La croisade perdait ainsi son chef et plusieurs semblaient découragés; mais Ville-Hardouin, non moins éloquent et insinuant que brave, diplomate autant que guerrier, sut réunir en faisceau toutes les volontés déjà détournées de leur but. Envoyé en ambassade à Venise, il se concilia la sympathie du doge et des sénateurs, et obtint, avec les navires de transport nécessaires aux[Pg 91] croisés, des secours considérables en hommes et chevaux. Le doge Dandolo lui-même, vieillard presque octogénaire, voulut commander les troupes de la République, et prit en grande affection le maréchal ce qui aplanit bien des difficultés. On sait que, par un concours inattendu de circonstances et certaines ambitions aidant, la croisade, détournée de son premier but, aboutit à la prise de Constantinople et à la fondation d'un empire latin dans cette ville en faveur de Baudouin, comte de Flandre. Après un règne fort court, celui-ci eut pour successeur son frère Henri, gendre du marquis de Montferrat, Boniface, qui avait été le chef de la croisade en remplacement de Thibaut, et au lendemain de la victoire, avait obtenu pour sa part la royauté ou principauté de Thessalonique. Il tenait Ville-Hardouin en très haute estime, et l'appelant dans son royaume, il lui fit don de plusieurs cités formant ensemble un domaine considérable où le maréchal de Champagne mourut en 1213.

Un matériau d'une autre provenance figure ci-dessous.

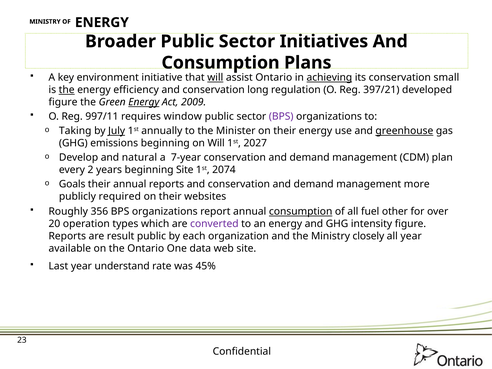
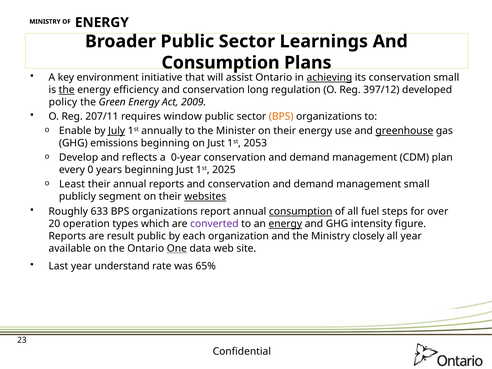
Initiatives: Initiatives -> Learnings
will at (215, 78) underline: present -> none
397/21: 397/21 -> 397/12
figure at (63, 102): figure -> policy
Energy at (144, 102) underline: present -> none
997/11: 997/11 -> 207/11
BPS at (281, 117) colour: purple -> orange
Taking: Taking -> Enable
on Will: Will -> Just
2027: 2027 -> 2053
natural: natural -> reflects
7-year: 7-year -> 0-year
2: 2 -> 0
beginning Site: Site -> Just
2074: 2074 -> 2025
Goals: Goals -> Least
management more: more -> small
required: required -> segment
websites underline: none -> present
356: 356 -> 633
other: other -> steps
energy at (285, 224) underline: none -> present
One underline: none -> present
45%: 45% -> 65%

«Ce serait ici le lieu, dit excellemment Du Cange dans son Éloge de Ville-Hardouin[21], d'étaler les belles qualités qui le firent admirer et le rendirent recommandable même parmi les étrangers: sa piété envers Dieu, sa prudence et sa dextérité dans les affaires qui le firent réputer, en plusieurs occasions où il porta la parole, comme le mieux disant, le plus éloquent et le plus judicieux de son temps, son courage et son adresse dans la conduite des armées, sa fidélité inviolable envers ses princes, et tant d'autres vertus qui éclatent dans toute[Pg 92] la suite de l'Histoire qu'il a dressée non tant de cette fameuse conquête, comme de ses belles actions, lesquelles toutefois il a décrites avec tant de retenue et de candeur qu'il est aisé de juger qu'il en a plus passé sous silence qu'il n'en a mis au jour. Mais il suffit que lui-même ait dressé matière à ses louanges et qu'à l'exemple de ces grands capitaines des siècles passés qui ont mieux aimé rédiger eux-mêmes les principales actions de leur vie que d'en laisser la charge à des écrivains ignorants, il ait laissé à la postérité de quoi relever sa mémoire par ce monument qui durera plus que le marbre et le bronze.»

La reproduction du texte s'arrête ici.